Considering an endowment fund for your nonprofit?
The Community Foundation for Southeast Michigan hosted an Agency Endowment 101 webinar to define what endowment is, detail how the Foundation invests and administers endowment funds, and illustrate how our staff supports more than 230 agency endowment partners. If you’re interested in watching this webinar, you can view it here.
We were elated to see so many of our community partners join this webinar. During our Q&A, we received many questions about financial health and whether their organization was financially ready to start an endowment fund. We turned to one of our senior accountants, Claire Sorenson Devlin, to follow up on that conversation with some initial guidance to nonprofits considering endowment. Before joining CFSEM, Claire served as the Director of Finance for Habitat for Humanity of Oakland County, giving her a unique perspective on stewarding nonprofit funds for long term goals.
Please note that we are providing this information as a general frame for internal assessment, and it is not intended as legal, accounting, or financial planning advice. We encourage you to consult professional advisors to best serve your organization’s future.
Here are some questions to consider:
- Does your organization have a balanced operating budget? Do you budget for a cash reserve each year?
- Do you currently maintain cash reserves? How long would you be able to run operations with no additional revenue expected? A good rule of thumb is three to six months of your annual operating budget in liquidity to withstand fluctuations in revenue.
- Does your organization have a diverse stream of revenue sources?
- How does your balance sheet look?
- Consider talking to your bank to help determine the strength of your balance sheet
- Liquidity: Organizations should strive for a current ratio (current assets / current liabilities) of 1.0 or higher
- Leverage: Organizations should strive for a leverage ratio (total debt / total assets) of 3.0 or lower.
If you have not prepared one already, we encourage you to create a strategic plan to guide the organization into the future that considers your mission, vision and sustainability.

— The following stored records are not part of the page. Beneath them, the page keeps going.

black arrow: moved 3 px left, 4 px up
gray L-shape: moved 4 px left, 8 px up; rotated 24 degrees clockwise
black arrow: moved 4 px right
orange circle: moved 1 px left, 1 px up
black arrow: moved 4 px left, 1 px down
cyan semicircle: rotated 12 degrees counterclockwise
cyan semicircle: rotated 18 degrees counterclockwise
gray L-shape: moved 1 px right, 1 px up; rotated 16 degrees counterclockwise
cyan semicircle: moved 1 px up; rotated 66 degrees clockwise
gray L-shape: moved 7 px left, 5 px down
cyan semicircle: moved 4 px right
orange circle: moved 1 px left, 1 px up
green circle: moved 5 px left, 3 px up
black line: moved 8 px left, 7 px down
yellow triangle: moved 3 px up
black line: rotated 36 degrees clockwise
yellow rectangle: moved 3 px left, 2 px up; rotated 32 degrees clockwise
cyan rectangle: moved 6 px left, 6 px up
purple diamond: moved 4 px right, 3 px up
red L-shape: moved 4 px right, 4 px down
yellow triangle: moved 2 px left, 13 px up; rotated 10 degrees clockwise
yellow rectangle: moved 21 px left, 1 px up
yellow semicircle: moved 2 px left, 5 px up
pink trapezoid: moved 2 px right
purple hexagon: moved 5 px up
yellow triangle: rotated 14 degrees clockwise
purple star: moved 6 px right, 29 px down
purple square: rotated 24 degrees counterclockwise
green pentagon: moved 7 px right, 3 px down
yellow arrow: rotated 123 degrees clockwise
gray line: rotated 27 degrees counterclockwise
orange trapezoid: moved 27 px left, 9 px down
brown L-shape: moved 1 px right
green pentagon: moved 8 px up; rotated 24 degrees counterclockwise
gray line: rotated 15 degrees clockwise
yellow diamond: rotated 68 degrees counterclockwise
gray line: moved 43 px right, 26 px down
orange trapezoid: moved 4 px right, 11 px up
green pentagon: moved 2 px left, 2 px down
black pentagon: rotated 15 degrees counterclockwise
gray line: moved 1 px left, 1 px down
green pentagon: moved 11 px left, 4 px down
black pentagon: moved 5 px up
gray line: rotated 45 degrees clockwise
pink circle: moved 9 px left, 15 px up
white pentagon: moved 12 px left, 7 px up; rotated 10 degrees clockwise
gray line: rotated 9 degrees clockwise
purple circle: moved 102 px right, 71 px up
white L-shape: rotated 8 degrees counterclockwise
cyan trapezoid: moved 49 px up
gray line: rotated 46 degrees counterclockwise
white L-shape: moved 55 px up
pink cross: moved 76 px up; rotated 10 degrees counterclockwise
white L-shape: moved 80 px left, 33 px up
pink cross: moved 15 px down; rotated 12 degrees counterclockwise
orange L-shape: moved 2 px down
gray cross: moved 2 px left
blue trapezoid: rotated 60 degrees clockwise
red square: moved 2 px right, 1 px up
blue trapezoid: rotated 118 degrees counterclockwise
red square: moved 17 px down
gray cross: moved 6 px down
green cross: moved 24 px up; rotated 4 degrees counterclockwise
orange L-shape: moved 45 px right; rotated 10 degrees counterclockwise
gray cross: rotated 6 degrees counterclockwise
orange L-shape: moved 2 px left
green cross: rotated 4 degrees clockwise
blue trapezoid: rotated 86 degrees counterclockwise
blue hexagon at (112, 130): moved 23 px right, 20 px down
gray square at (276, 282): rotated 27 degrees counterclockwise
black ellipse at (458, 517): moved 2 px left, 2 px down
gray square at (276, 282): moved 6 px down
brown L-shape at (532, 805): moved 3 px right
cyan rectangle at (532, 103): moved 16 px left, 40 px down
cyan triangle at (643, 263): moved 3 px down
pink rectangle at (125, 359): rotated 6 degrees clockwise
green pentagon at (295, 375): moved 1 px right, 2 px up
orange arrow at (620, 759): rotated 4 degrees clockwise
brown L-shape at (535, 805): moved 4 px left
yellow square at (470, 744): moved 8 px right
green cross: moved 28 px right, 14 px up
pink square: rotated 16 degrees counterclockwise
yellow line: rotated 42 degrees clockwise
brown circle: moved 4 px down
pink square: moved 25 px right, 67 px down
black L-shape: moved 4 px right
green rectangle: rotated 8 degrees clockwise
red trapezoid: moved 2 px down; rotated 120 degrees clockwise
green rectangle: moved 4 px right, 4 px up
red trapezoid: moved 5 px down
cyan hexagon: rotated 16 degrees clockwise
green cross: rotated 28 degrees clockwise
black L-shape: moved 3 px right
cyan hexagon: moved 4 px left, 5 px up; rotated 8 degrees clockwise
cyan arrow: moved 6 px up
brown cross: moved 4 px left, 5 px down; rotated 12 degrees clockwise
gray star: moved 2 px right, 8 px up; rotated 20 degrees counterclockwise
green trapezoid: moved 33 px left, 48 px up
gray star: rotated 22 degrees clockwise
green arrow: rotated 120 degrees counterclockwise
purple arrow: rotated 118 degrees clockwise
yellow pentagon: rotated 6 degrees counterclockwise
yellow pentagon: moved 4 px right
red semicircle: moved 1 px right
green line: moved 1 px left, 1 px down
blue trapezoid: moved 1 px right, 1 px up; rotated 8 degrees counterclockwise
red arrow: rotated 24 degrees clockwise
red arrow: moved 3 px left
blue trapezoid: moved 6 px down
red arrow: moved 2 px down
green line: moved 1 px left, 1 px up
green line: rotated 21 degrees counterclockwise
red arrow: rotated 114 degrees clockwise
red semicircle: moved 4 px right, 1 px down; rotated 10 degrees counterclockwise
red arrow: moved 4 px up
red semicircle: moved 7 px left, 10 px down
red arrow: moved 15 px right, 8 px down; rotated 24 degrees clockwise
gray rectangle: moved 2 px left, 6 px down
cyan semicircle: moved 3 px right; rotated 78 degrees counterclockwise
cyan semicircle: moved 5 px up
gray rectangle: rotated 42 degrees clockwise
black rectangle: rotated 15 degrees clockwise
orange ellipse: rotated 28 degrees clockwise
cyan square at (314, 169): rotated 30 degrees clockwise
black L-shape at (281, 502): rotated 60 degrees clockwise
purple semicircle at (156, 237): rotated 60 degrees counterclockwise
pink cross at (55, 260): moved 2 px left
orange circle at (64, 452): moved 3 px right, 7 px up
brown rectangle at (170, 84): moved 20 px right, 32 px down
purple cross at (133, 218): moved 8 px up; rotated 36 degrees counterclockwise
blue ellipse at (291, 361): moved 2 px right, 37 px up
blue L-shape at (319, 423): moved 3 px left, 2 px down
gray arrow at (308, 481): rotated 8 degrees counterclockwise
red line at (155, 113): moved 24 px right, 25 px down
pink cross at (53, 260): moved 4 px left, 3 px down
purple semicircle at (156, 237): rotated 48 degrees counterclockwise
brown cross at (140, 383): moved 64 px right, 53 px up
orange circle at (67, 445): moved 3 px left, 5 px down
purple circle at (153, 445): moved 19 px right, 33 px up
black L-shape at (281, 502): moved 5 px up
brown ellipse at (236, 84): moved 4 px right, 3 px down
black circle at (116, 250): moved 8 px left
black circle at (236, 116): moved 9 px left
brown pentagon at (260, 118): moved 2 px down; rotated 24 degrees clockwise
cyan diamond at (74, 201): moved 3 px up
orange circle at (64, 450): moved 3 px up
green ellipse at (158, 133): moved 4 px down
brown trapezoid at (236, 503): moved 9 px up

- Your strategic plan would outline where the organization will be in three to five years
- Do you have a strategic plan that outlines a capital reserve? A reserve could be used to help establish an endowment.
- Does your strategic plan consider the support needed from the board and leadership? Does your board support and understand the establishment and management of an endowment?
- If the organization wants to create an endowment, what specifically is the organization’s strategy for the endowment?
If the idea of an endowment seems daunting, the organization can consider a stepped approach. The organization could first strategically budget for building a board-designated fund, which allows for more flexibility. This board-designated fun could potentially turn into the funding for an endowment.
The organization will want to consider its operational needs in creating and managing an endowment. Here are just a few questions related to fundraising and development needs:
- Is there market potential for additional fundraising dollars that would not dilute your annual operating needs?
- Does your organization have qualified fundraising staff to plan and execute fundraising programs that support the endowment in addition to the annual necessary fundraising goals?
- How does an endowment fit into your current development plan? Does your development plan have a policy on how you manage unexpected and unbudgeted large gifts? How can you incorporate endowment support into your campaigns?
- Does the organization have a planned giving program that could support an endowment?
- Have you performed a fundraising assessment to compare your organization’s donor metrics to industry best practices?
- How do you plan to communicate to your donors, clients and stakeholders on your strategic plan or policy changes to support an endowment?
Again, please note that we are providing this information as a general frame for internal assessment, and it is not intended as legal, accounting, or financial planning advice. We encourage you to consult professional advisors to best serve your organization’s future.